▶ **Exercise details**: Retype, word for word, every line starting at the line with "thumb tip: (183, 280)" and ending with the final line of the entries; skip the pictures.

▶ **Images with pose keypoints**:

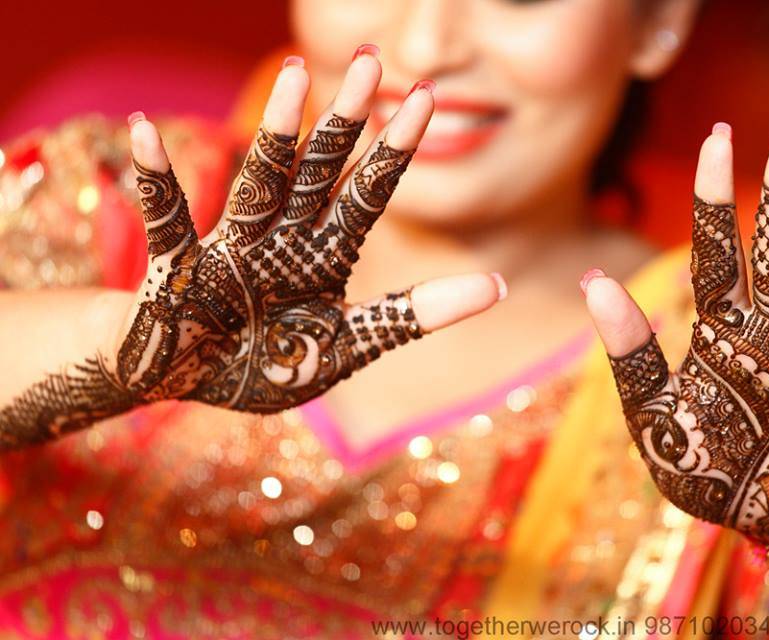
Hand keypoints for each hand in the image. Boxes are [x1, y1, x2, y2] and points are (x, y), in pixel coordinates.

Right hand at [112, 54, 500, 412]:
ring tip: (294, 73)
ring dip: (277, 130)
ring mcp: (233, 248)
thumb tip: (498, 287)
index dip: (395, 150)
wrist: (194, 385)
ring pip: (260, 180)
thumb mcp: (353, 343)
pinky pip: (168, 220)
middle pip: (320, 170)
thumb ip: (416, 314)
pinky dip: (156, 181)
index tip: (427, 97)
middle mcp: (284, 239)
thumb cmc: (272, 363)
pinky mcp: (180, 269)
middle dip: (346, 119)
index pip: (368, 193)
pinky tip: (144, 129)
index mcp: (325, 255)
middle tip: (374, 59)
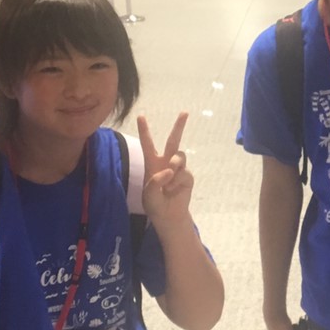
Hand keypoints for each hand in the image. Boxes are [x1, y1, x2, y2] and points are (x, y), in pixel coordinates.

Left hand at [137, 111, 191, 225]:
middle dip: (179, 126)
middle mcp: (166, 163)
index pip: (148, 144)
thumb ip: (155, 181)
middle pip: (173, 140)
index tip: (141, 116)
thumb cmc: (155, 204)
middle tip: (184, 112)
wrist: (169, 216)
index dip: (144, 130)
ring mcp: (178, 169)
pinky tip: (173, 190)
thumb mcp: (149, 194)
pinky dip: (178, 181)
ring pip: (180, 155)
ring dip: (175, 164)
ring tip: (170, 176)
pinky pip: (185, 172)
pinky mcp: (188, 177)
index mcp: (152, 163)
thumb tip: (169, 170)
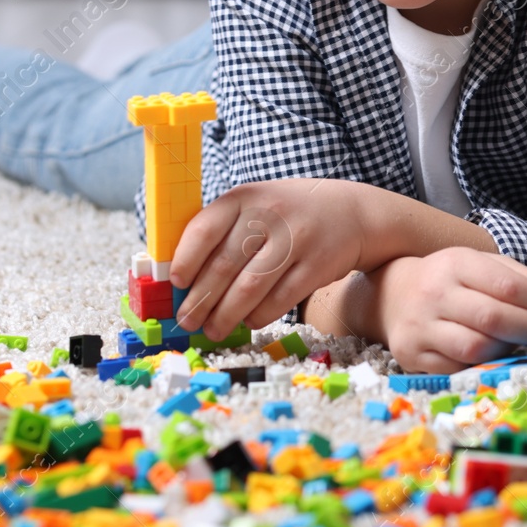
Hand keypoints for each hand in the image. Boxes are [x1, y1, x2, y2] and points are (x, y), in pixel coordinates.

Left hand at [170, 179, 364, 340]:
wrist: (350, 211)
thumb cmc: (288, 214)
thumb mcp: (255, 206)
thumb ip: (222, 232)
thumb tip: (183, 280)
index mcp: (245, 197)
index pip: (204, 229)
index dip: (185, 260)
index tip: (176, 284)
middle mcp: (268, 214)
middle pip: (224, 266)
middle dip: (200, 301)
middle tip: (188, 321)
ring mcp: (295, 239)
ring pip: (250, 288)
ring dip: (226, 316)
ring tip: (213, 329)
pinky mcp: (316, 265)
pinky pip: (280, 299)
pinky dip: (258, 316)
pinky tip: (248, 320)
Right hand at [375, 247, 526, 372]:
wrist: (392, 295)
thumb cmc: (448, 281)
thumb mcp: (480, 266)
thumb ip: (518, 278)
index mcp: (456, 264)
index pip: (507, 286)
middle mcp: (434, 294)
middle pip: (494, 318)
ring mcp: (421, 327)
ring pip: (476, 348)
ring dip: (511, 350)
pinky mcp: (411, 356)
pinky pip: (458, 369)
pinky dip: (484, 366)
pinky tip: (499, 359)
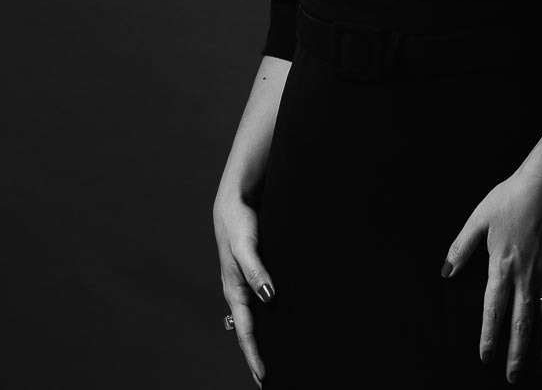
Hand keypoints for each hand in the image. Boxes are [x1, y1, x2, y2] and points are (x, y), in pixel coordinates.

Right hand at [213, 192, 275, 387]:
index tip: (264, 376)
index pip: (245, 330)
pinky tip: (274, 324)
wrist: (234, 202)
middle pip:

▶ **Response to this task**:
thumb tip: (183, 280)
index mcp: (245, 197)
index pip: (204, 229)
index dip: (185, 260)
index tip: (176, 284)
middle mcp: (268, 214)
middle pip: (224, 266)
middle dip: (200, 301)
middle tip: (188, 321)
ring mcp: (295, 239)
ring pip: (250, 288)
ring dip: (226, 316)
ring tip: (213, 329)
pinky mcp: (316, 265)
pinky pip: (280, 299)
pinky dip: (258, 316)
pinky tip: (248, 320)
Right hand at [375, 247, 526, 372]:
wrist: (392, 295)
thumb cmc: (448, 281)
thumb mcp: (480, 266)
thumb ip: (518, 278)
index mcp: (456, 264)
index pip: (507, 286)
middle mcp: (434, 294)
middle pip: (494, 318)
ring mcp: (421, 327)
ring pip: (476, 348)
ring dip: (511, 350)
pinky mcp: (411, 356)
pinky pip: (458, 369)
pinky dip: (484, 366)
pinky tip: (499, 359)
Hand keypoints for each hand in the image. Boxes are [x1, y1, x2, y2] and points are (x, y), in pixel coordinates.

Right hand at [213, 192, 275, 387]:
index tip: (264, 376)
index pip: (245, 330)
pinky tip: (274, 324)
wrist: (234, 202)
middle pip:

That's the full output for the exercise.